When couples try and work out problems often they get derailed with the pain that sits between them and doesn’t seem to go away. It’s not that couples don’t want to get closer; it’s just that they are stymied as to how to get around the hurt. If one or both are carrying around some deep pain, how can the couple get together?
This is a situation people find themselves in, even when they are in counseling. It’s one thing to understand the pain, resolve the hurt and move on, but sometimes it’s hard to even get to that first step. So how do you keep two people, who believe they have something special between them, focused on the big picture?
I like to help couples see what’s good in their relationship; find five things that work, five things that make you feel alive, five things that you know to be true, five things that keep you in the relationship because they are good. If you can find five things that are meaningful to you chances are you are willing to continue to work on the union and you will be able to see a big picture.

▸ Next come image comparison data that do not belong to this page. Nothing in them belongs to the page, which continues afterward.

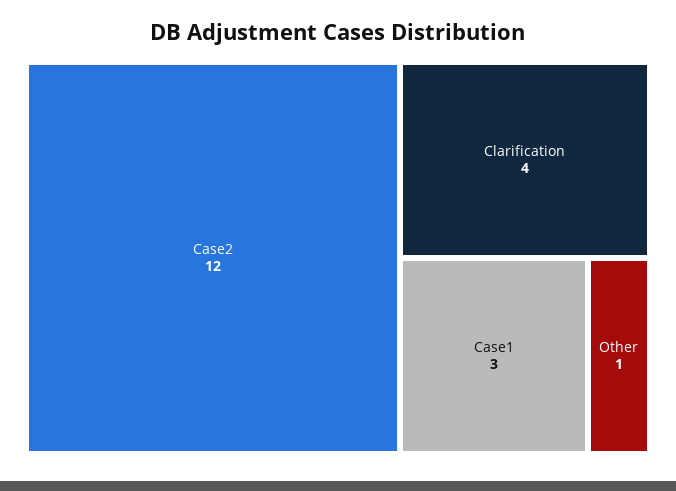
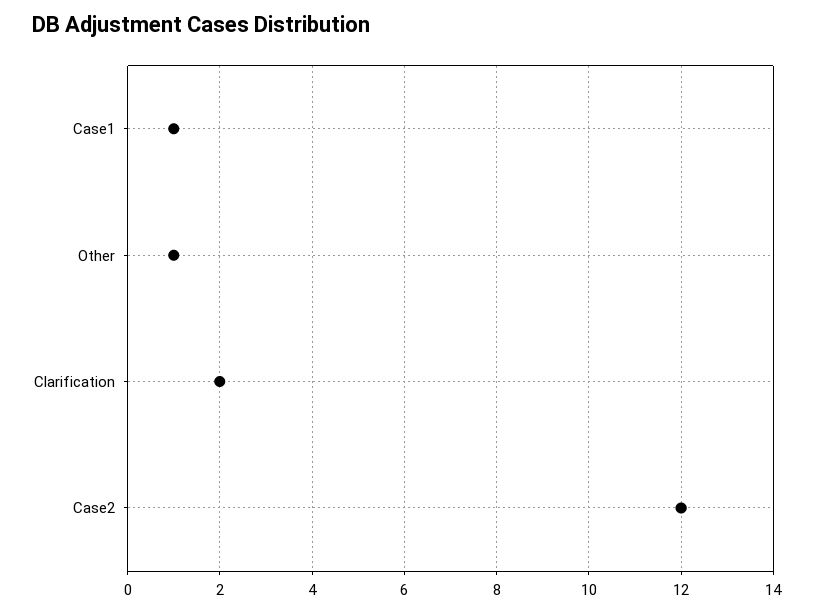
Clarification: 4 -> 2
Case1: 3 -> 1

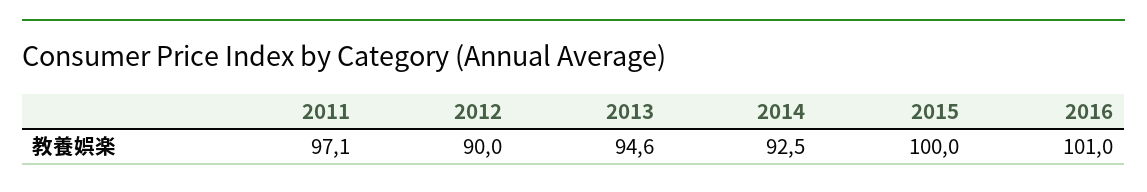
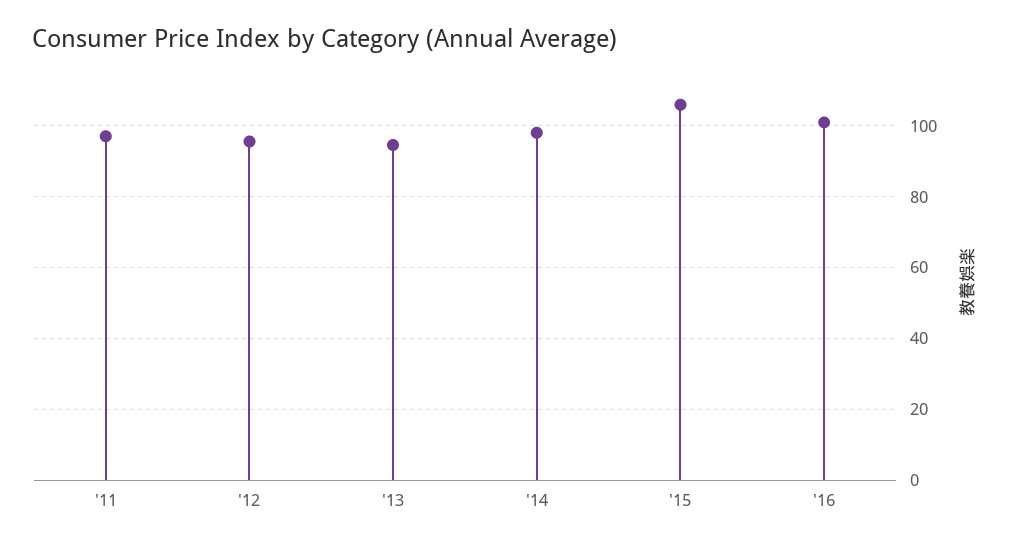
2012: 90 -> 96
2014: 92.5 -> 98
2015: 100 -> 106

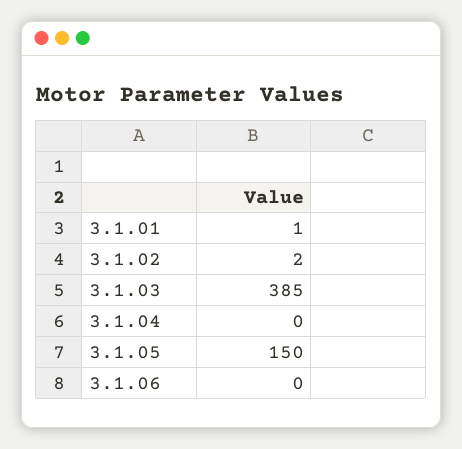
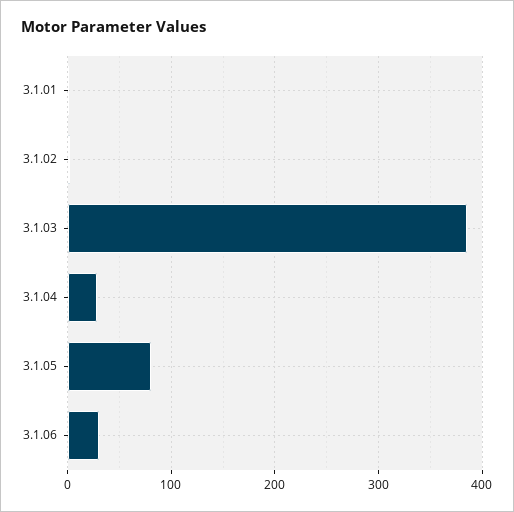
3.1.04: 0 -> 30
3.1.05: 150 -> 80
3.1.06: 0 -> 30

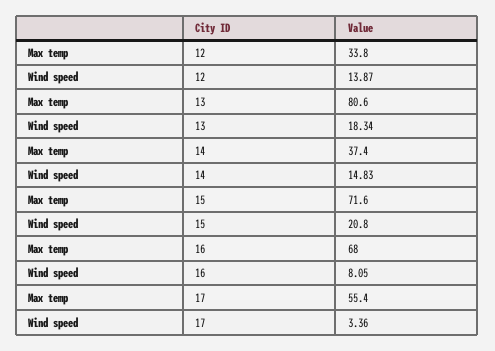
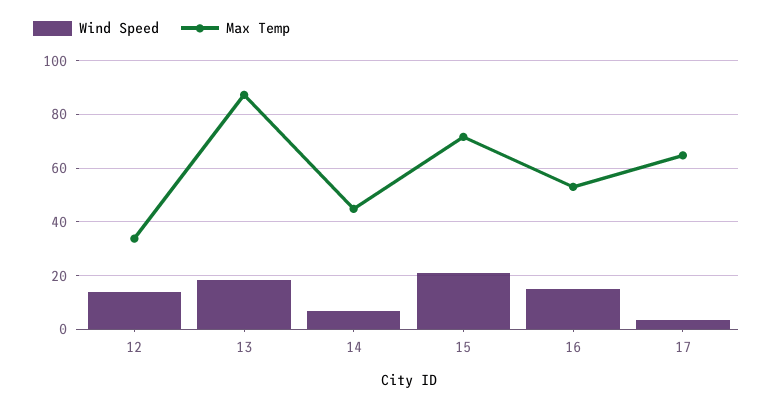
Max temp, 13: 80.6 -> 87.5
Max temp, 14: 37.4 -> 45
Wind speed, 14: 14.83 -> 7.5
Max temp, 16: 68 -> 52.5
Wind speed, 16: 8.05 -> 15
Max temp, 17: 55.4 -> 65

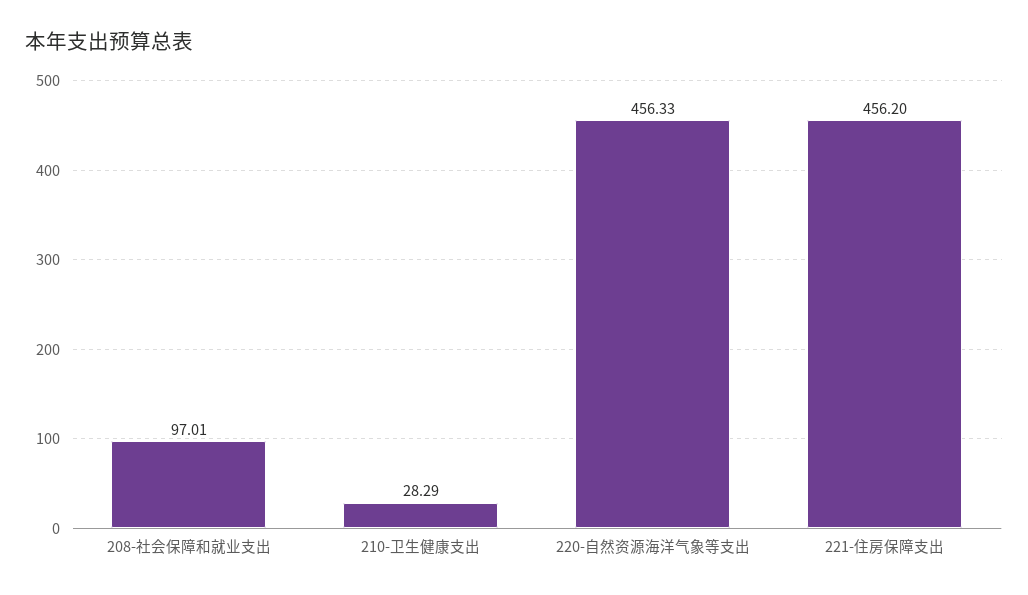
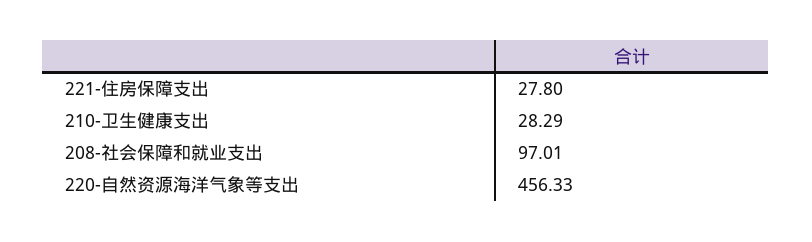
221-住房保障支出: 456.2 -> 27.8

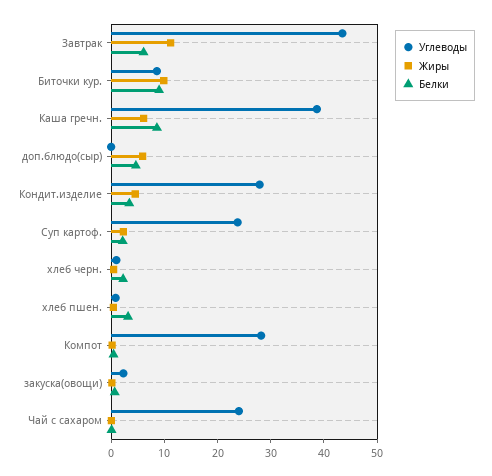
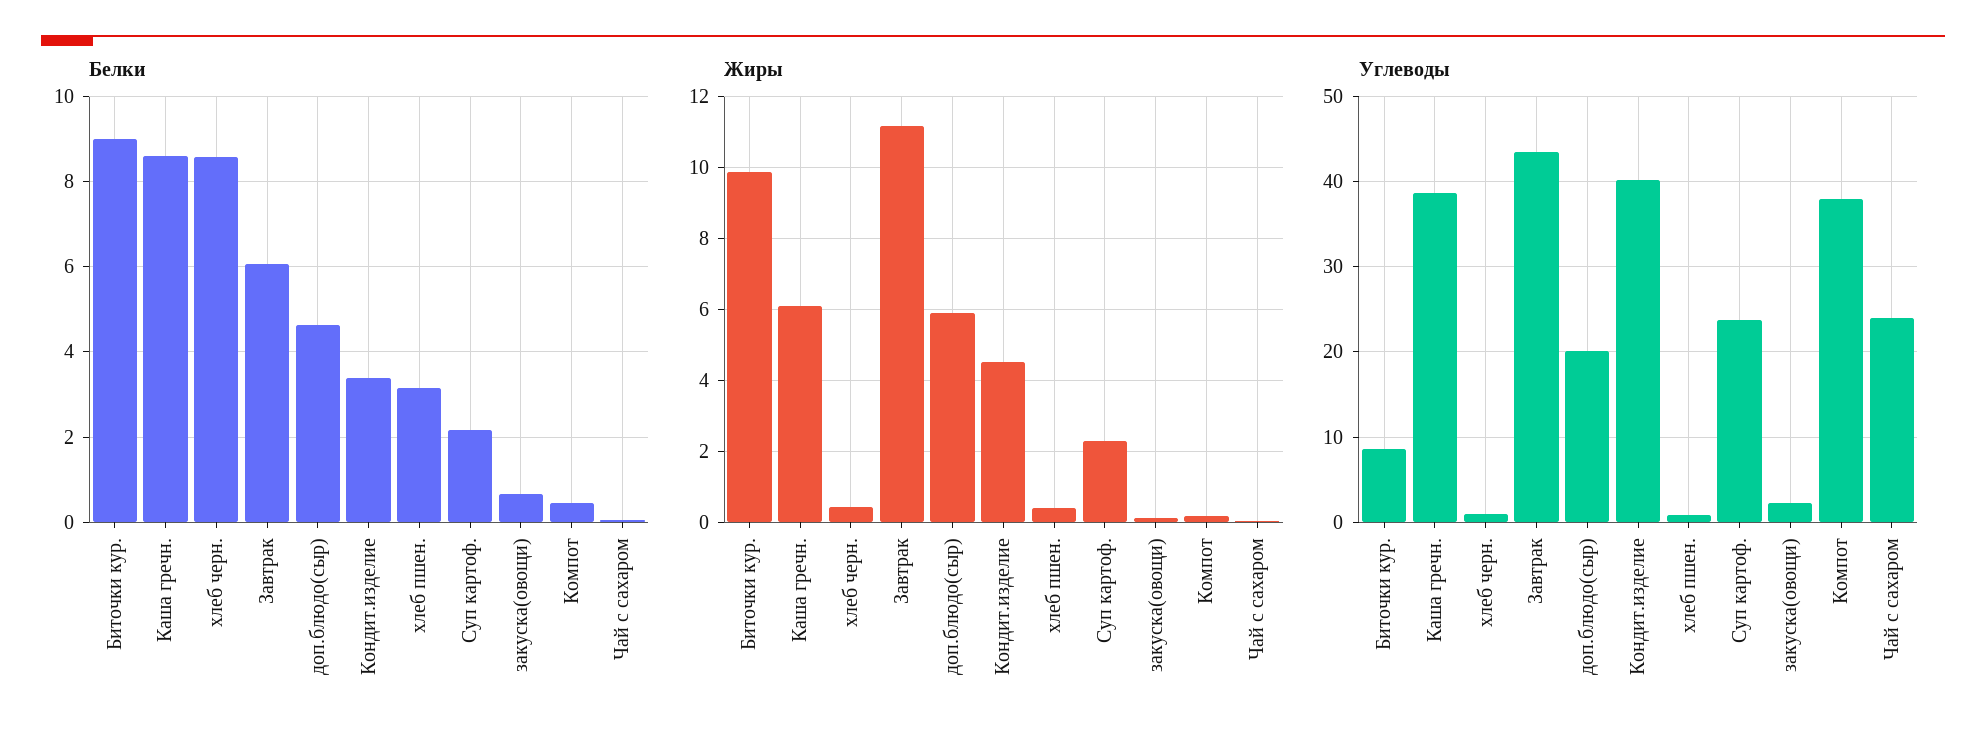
Углеводы, доп.блюдо(сыр): 0 -> 20
Углеводы, Кондит.изделие: 28 -> 40
Белки, хлеб черн.: 2 -> 8.6
Углеводы, Компот: 28 -> 38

So what is the big picture?
It’s the vision of what your relationship looks like when you are gazing at it through hopeful eyes. Make sure
you add your senses too. What does it feel like? Are you safe and full of love? What does it smell like? Is it full of fresh air and forest, or salt and sand from a beach? Where are you and your mate? What age are you and your partner? Maybe you want to write about this image. Perhaps you want to paint it or draw with pencils. How ever you may want to solidify your vision you should do so. This is your relationship. It can be any color you want. And your partner’s may be totally different.
Maybe that would be a good exercise too. Both of you create your image of your partnership and then share the visions with each other. You are both right. You are both creators of your happiness. See if there is agreement. See if there is connection. See if you like hers better, or his. Be open to the other’s ideas. Be grateful for their vision. Be appreciative that they see themselves with you.

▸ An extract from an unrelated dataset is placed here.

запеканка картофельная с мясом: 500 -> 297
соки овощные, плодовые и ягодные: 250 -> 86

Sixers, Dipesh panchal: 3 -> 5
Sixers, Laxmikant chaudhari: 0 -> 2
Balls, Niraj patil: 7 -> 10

Agree to work toward your collective visions. Make a pact to walk the journey together. These steps are not designed to remove all barriers. Sometimes old hurts and resentments take focused effort to remove them. Even so, in my experience, when a couple has a goal, some place to travel to together, they grow a sense of “us”; us on the road together, us building something together, us against the world together.
A sense of “us”, not two people in conflict, not two people separated by resentment, but two people undivided and together.